Description of the task
One exact copy of the listing, minus the images, is the required answer.

Exercise material
******

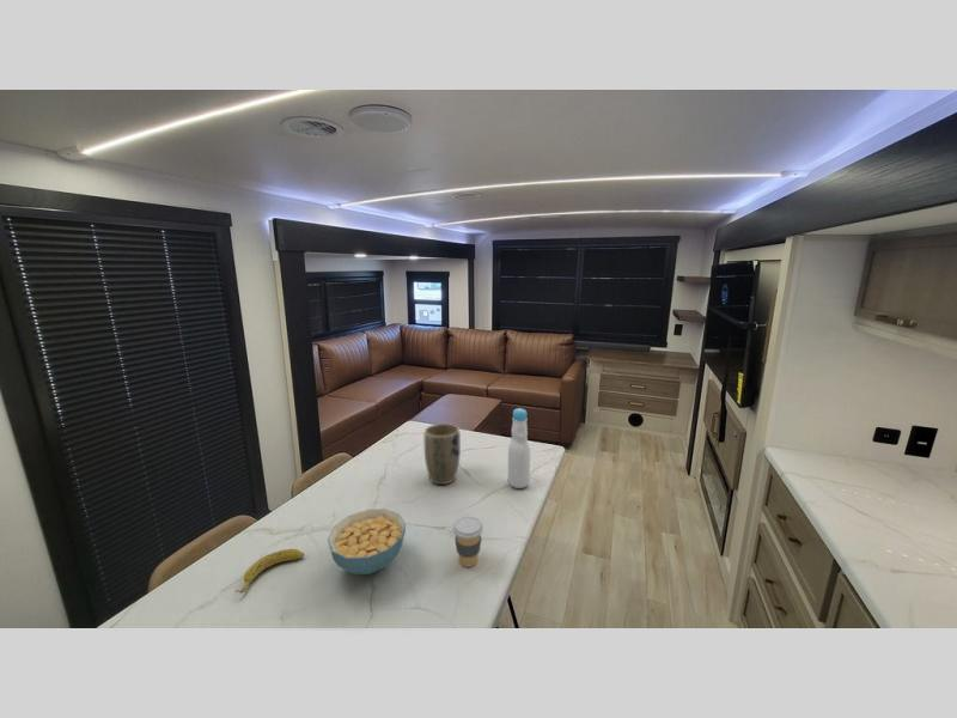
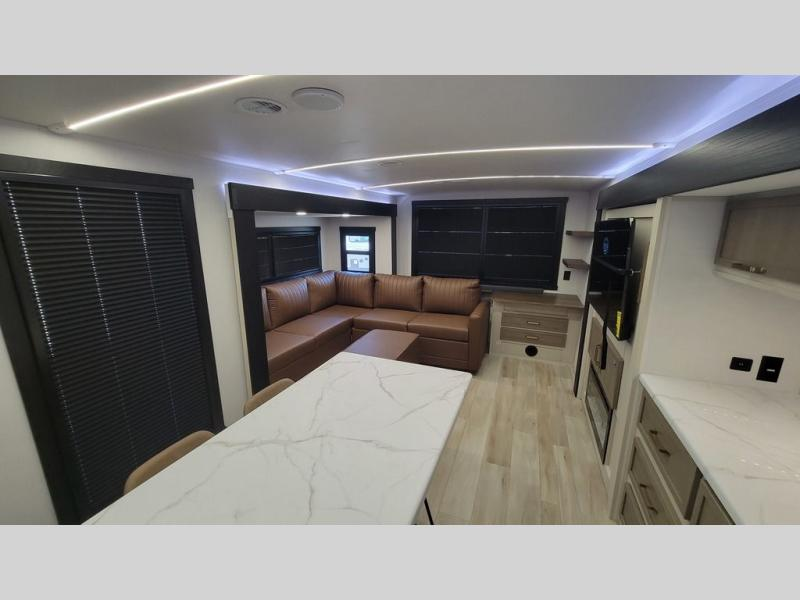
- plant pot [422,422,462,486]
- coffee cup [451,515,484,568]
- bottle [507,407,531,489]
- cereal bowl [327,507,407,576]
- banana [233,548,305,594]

******

Solved problem
- plant pot [422,422,462,486]
- coffee cup [451,515,484,568]
- bottle [507,407,531,489]
- cereal bowl [327,507,407,576]
- banana [233,548,305,594]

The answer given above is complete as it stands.